Choose a reason for hiding this comment

The reason will be displayed to describe this comment to others. Learn more.

Thanks!

Could you post times in a (comparable) benchmark? Just want to ensure there isn't a speed regression.

flate/inflate.go Outdated Show resolved Hide resolved
flate/inflate.go Outdated Show resolved Hide resolved
this improves readability of the code. Also added a debug print in case next step enumeric is unrecognized. However, everything will silently fail even without this print
@flrdv
Copy link
Contributor Author

flrdv commented Oct 9, 2023

@klauspost in doStep() method, if current enum is unknown - nothing will be done. This may result in undefined behaviour, up to infinite loop. Currently there's just a debug print in default case, however this doesn't help much either.
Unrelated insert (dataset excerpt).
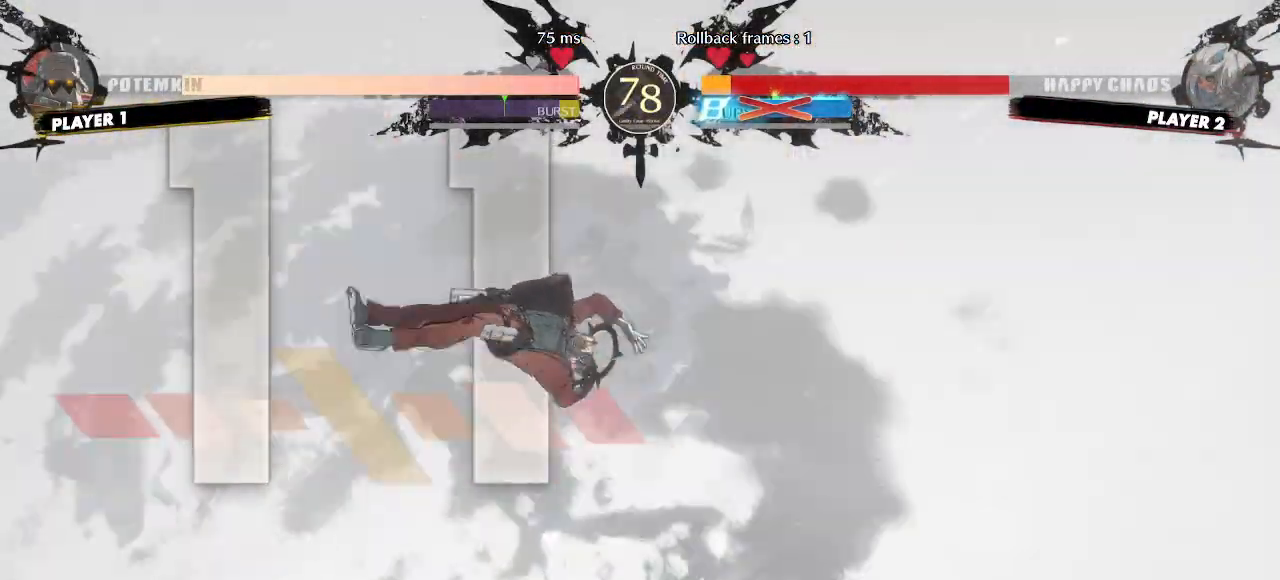
Gameplay with a controller (arcade stick); each line is a JSON object with the inputs held at the frame after it (dt_ms = milliseconds from this image to that frame). "events" lists button and stick changes between this image and that frame as [ms after this image, input, new state], when the widget could be followed in between. Not read: DPAD_UP HS L3 P R3 S other_buttons.
{"dt_ms": 500, "buttons": ["DPAD_RIGHT"]}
Shall we rise a panic there?

flate/inflate.go Outdated Show resolved Hide resolved
@klauspost
Copy link
Owner

if current enum is unknown - nothing will be done. This may result in undefined behaviour, up to infinite loop. Currently there's just a debug print in default case, however this doesn't help much either. Shall we rise a panic there?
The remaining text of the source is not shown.